PROBLEM REQUIREMENTS =
Print exactly the lines that run from the one containing "Table 2. Dependence" to the final line of the data, both included, and print none of the pictures.

GIVEN INFORMATION =
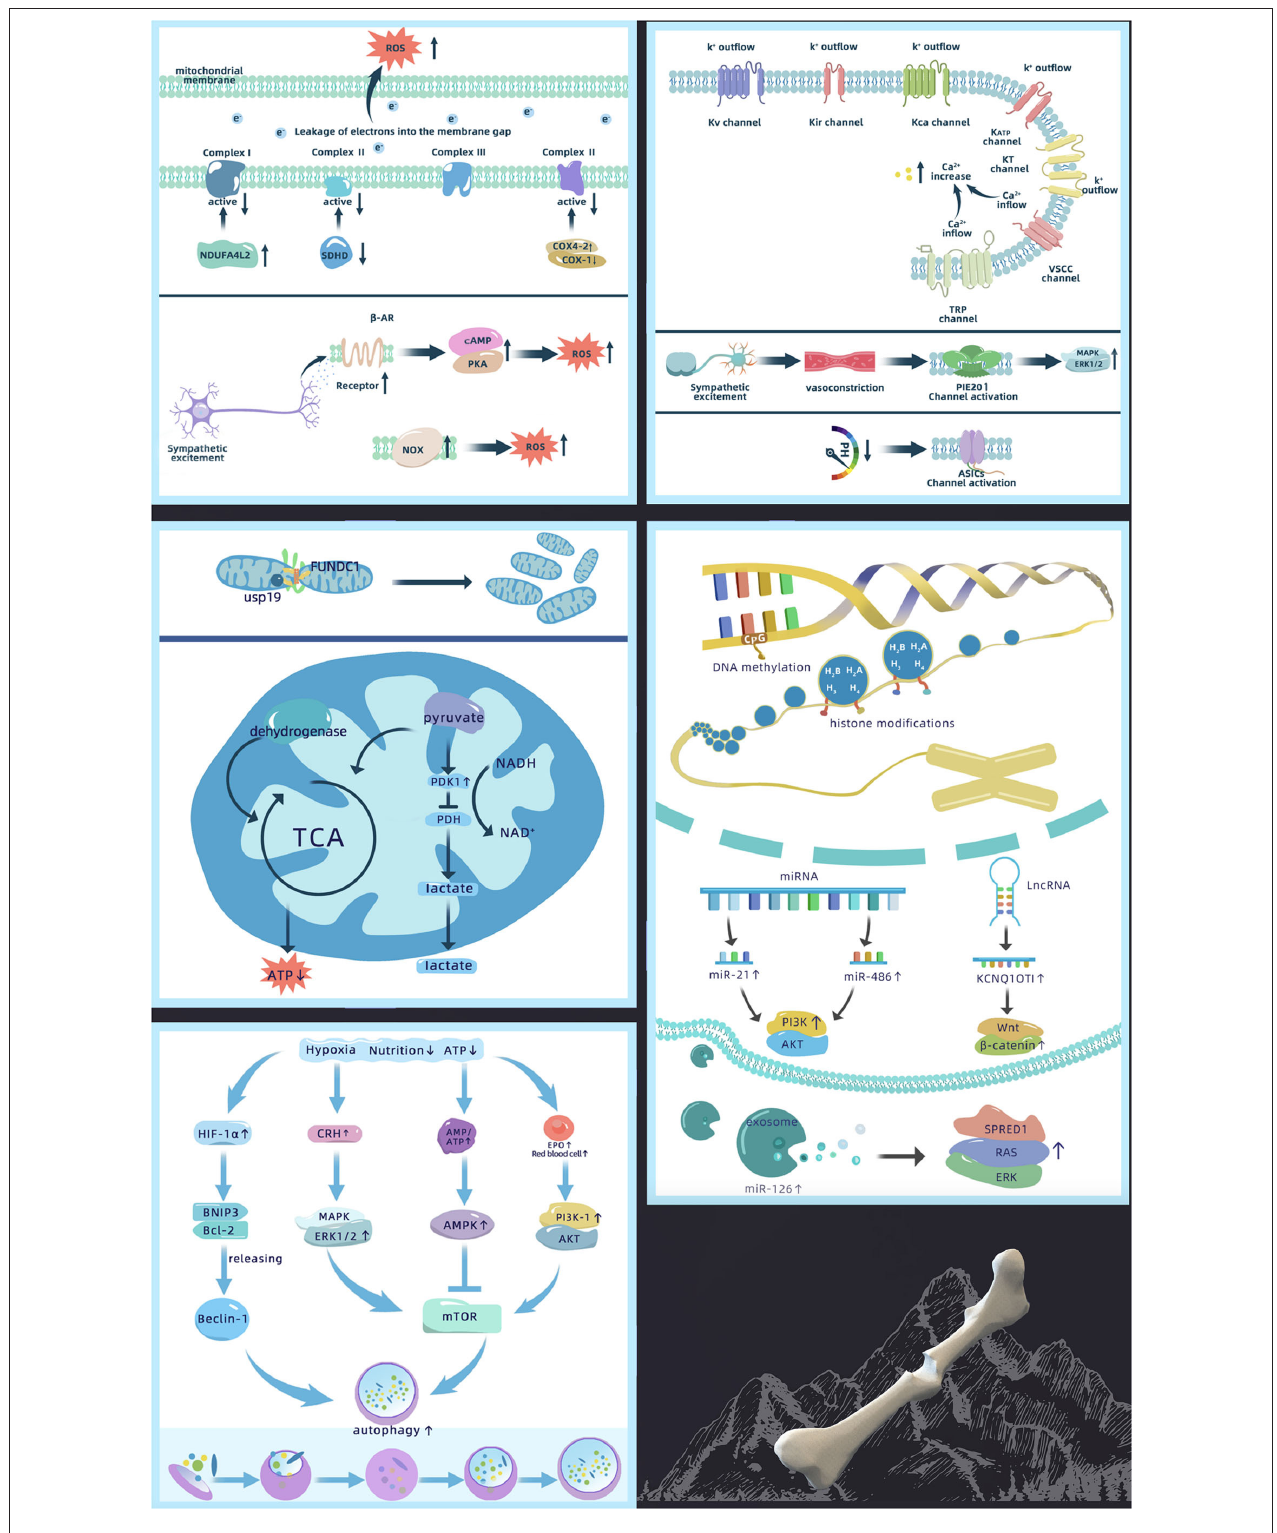
FIGURE 2 | Mechanism of abnormal bone defect repair in high-altitude, including changes in ion permeability of the cell membrane, ROS production, changes in mitochondrial function, activation of autophagy, and epigenetics regulation [Akt, protein kinase B; AMPK, adenosine 5 ′ -monophosphate-activated protein kinase; ASIC, acid sensitive ion channel; ATP, adenosine triphosphate; Bcl-2, B-cell lymphoma 2; BNIP3, Bcl-2 19 kDa interacting protein 3; COX, cytochrome C; CRH,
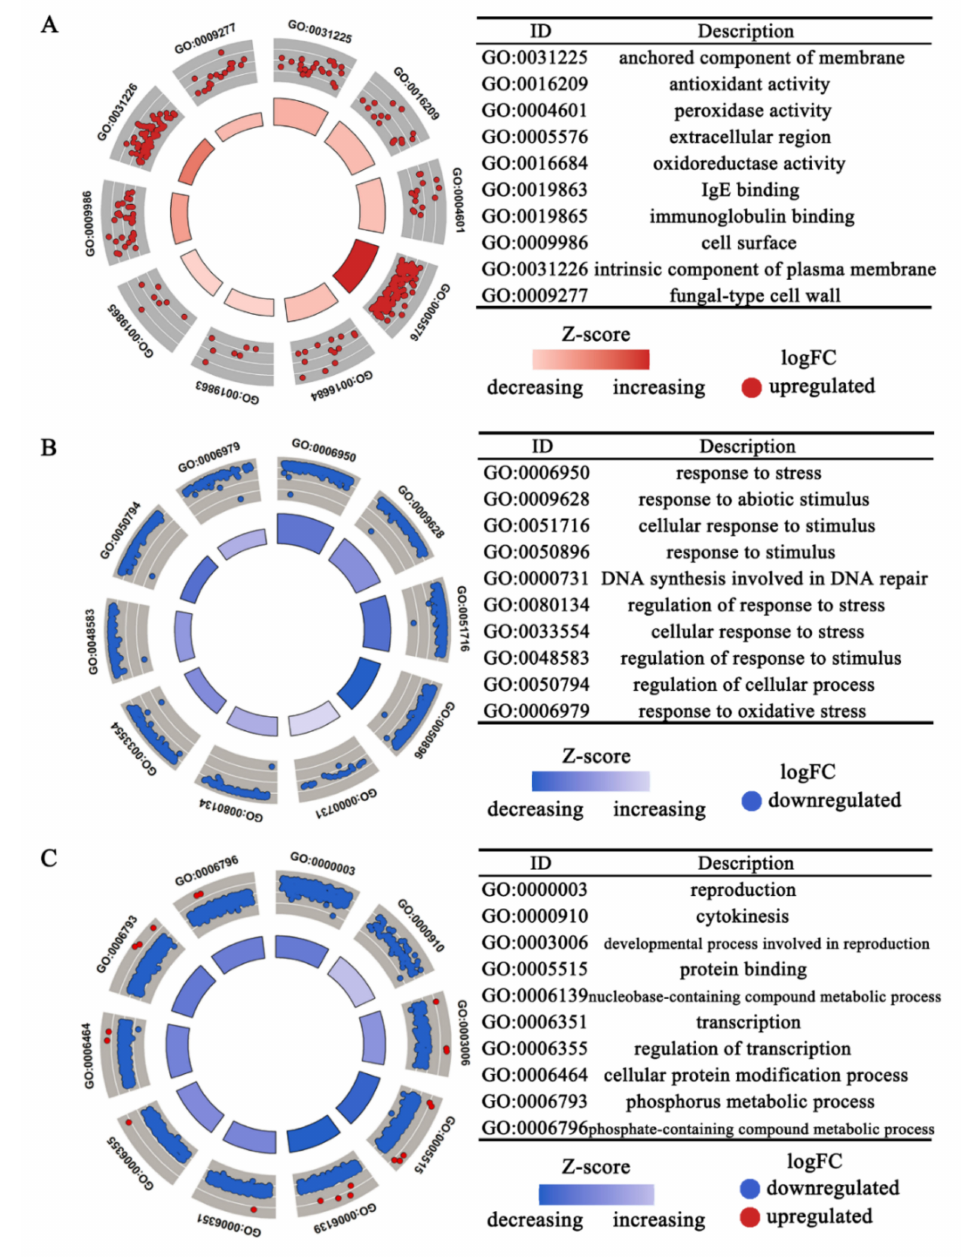
Figure 3. Summary of Gene Ontology (GO) terms enriched with the differentially expressed genes (DEGs) regulated by ET at 4 hpi and 24 hpi. ( A ) GOCircle showing the DEGs of the top 10 upregulated GO terms at 4 hpi. ( B ) GOCircle displaying the DEGs in the top 10 downregulated GO terms at 4 hpi. ( C ), GOCircle showing the DEGs of the top 10 GO terms at 24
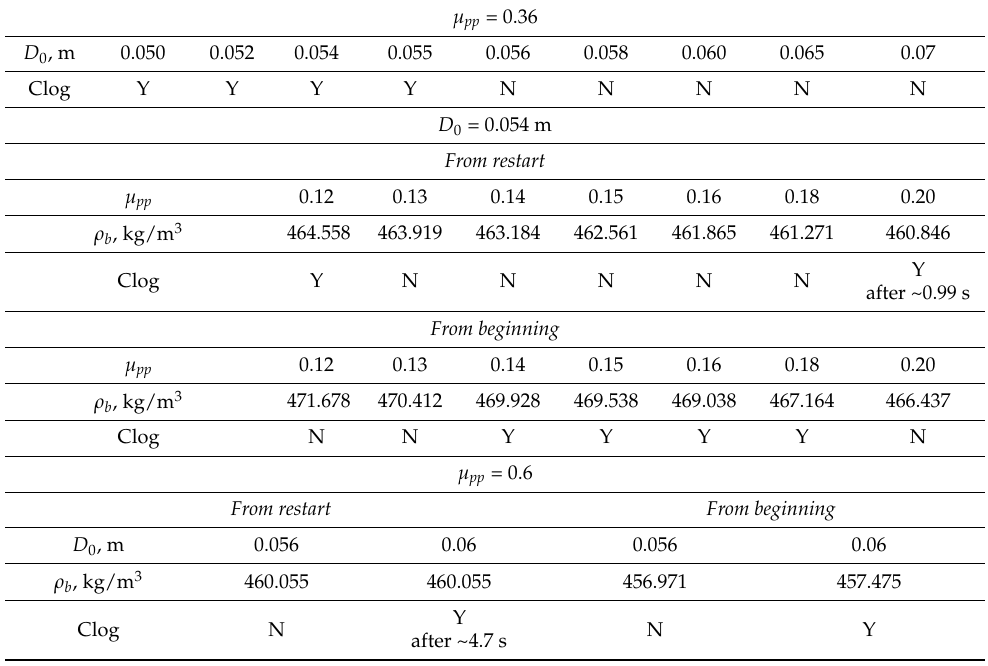
Table 2. Dependence of bulk density ρ b and occurrence of the clogging process (Y—clogging, N—no clogging) on the orifice size D 0 and the particle–particle friction coefficient µ pp . µ pp =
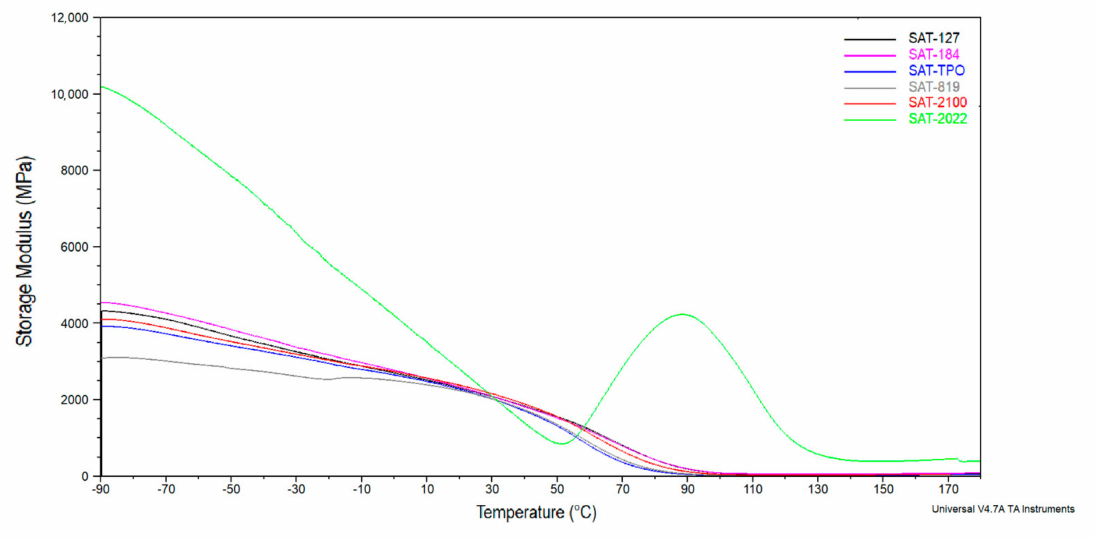
Figure 9. Storage modulus for thermally cured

WRITTEN RESPONSE =
Table 2. Dependence of bulk density ρ b and occurrence of the clogging process (Y—clogging, N—no clogging) on the orifice size D 0 and the particle–particle friction coefficient µ pp . µ pp =
Figure 9. Storage modulus for thermally cured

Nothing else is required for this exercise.